Data & Platform

Data & Platform

Pipelines, vector stores, governance, and privacy-first data design.

Principles

Product over plumbing: data exists to drive outcomes, not just pipelines.
Privacy by design: minimize, anonymize, and purpose-bind from day one.
Contracts everywhere: typed schemas, versioned datasets, testable SLAs.
Observability built-in: lineage, quality, and cost are first-class signals.

Pipelines

Ingest: CDC/stream + batch; define source truth and retain raw, append-only.
Transform: ELT with SQL-first models (dbt-style) + Python where needed.
Serve: marts per domain (analytics), feature store (ML), and APIs for apps.
SLOs: freshness, completeness, and schema-stability with alerts.

Vector Stores (for RAG/Similarity)

Indexing: choose HNSW/IVF/ScaNN per workload; store embedding, text, metadata, source_id, timestamp.
Hybrid: vector + BM25; re-rank with cross-encoder; keep doc chunk boundaries.
Lifecycle: TTL for stale docs; re-embed on model change via backfill jobs.
Governance: access tags/row-level filters; immutable source links for citations.

Data Modeling & Governance

Layers: raw (immutable) → staging (cleaned) → curated (modeled) → marts.
Schemas: JSON/Avro/Parquet with evolution rules; semantic layer for metrics.
Ownership: domains own models + SLAs; platform provides tooling + guardrails.
Catalog: searchable glossary, data contracts, lineage graphs, usage stats.

Privacy & Compliance

Minimization: collect only what’s needed; drop sensitive columns at the edge.
Pseudonymization: salted hashes; tokenization for joins; reversible keys vaulted.
Differential privacy: bins + noise where aggregate reporting is enough.
Policy-as-code: purpose-binding, consent flags, retention TTLs, subject request tooling.

Data Quality & Lineage

Checks: schema, null %, range, uniqueness, referential integrity; block bad publishes.
Lineage: column-level where possible; impact analysis before merges.
Drift: monitor distribution shifts; canary new sources with backfills.

Security & Access

AuthZ: least privilege, row/column-level security, attribute-based access control.
Secrets: KMS + secrets manager; rotate; never in code or notebooks.
Encryption: TLS in transit; at-rest with per-tenant keys where feasible.

Platform & Orchestration

Sources → Ingest (CDC/Streams/Batch) → Lake/Warehouse

→ Transform (dbt/SQL + Py) → Semantic Layer

→ Serving (Marts/Feature Store/Vector DB/APIs)

↔ Observability (lineage, quality, cost, usage)

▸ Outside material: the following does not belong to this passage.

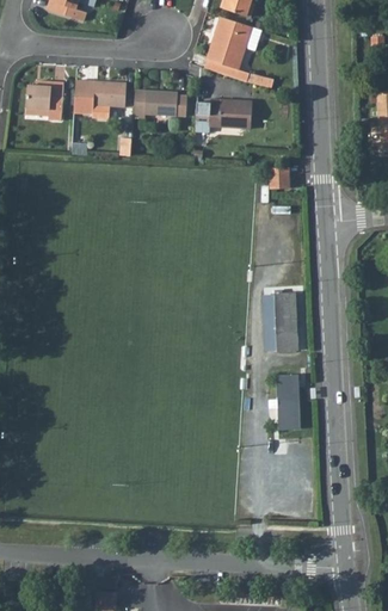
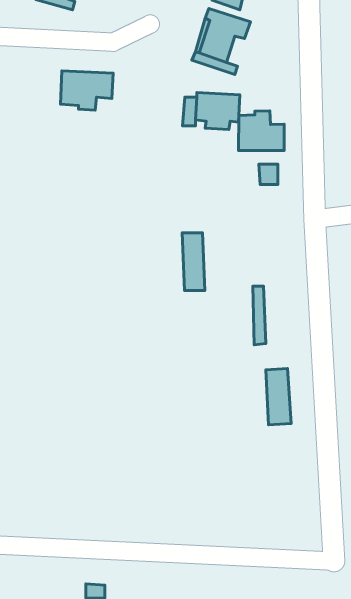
building: [24,80,61,119] -> none
building: [131,87,185,117] -> none
building: none -> [239,111,284,151]
building: [275,292,297,350] -> [182,233,205,290]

Orchestrate: DAGs with retries/backoff; idempotent tasks; data-aware scheduling.
Envs: dev/stage/prod with promotion; reproducible containers; infra as code.

Cost & FinOps

Visibility: per-table and per-query cost; tag by team/product/feature.
Controls: partition/prune; materialize only hot sets; auto-vacuum/compaction.
Budgets: alert on spend drift; kill switches for runaway jobs.

Data SRE & Reliability

SLOs: freshness and availability by dataset; error budgets for change velocity.
Runbooks: on-call dashboards, replay steps, backfill patterns.
Incidents: clear severities; blameless postmortems with action items.

30-60-90 Day Ramp

30d: catalog + lineage on top 10 datasets; raw→staging→curated pattern; basic quality checks.
60d: semantic layer for key metrics; vector store wired to doc pipeline; dataset SLOs + alerts.
90d: privacy policy-as-code (retention, masking); per-team cost dashboards; replay/backfill tooling.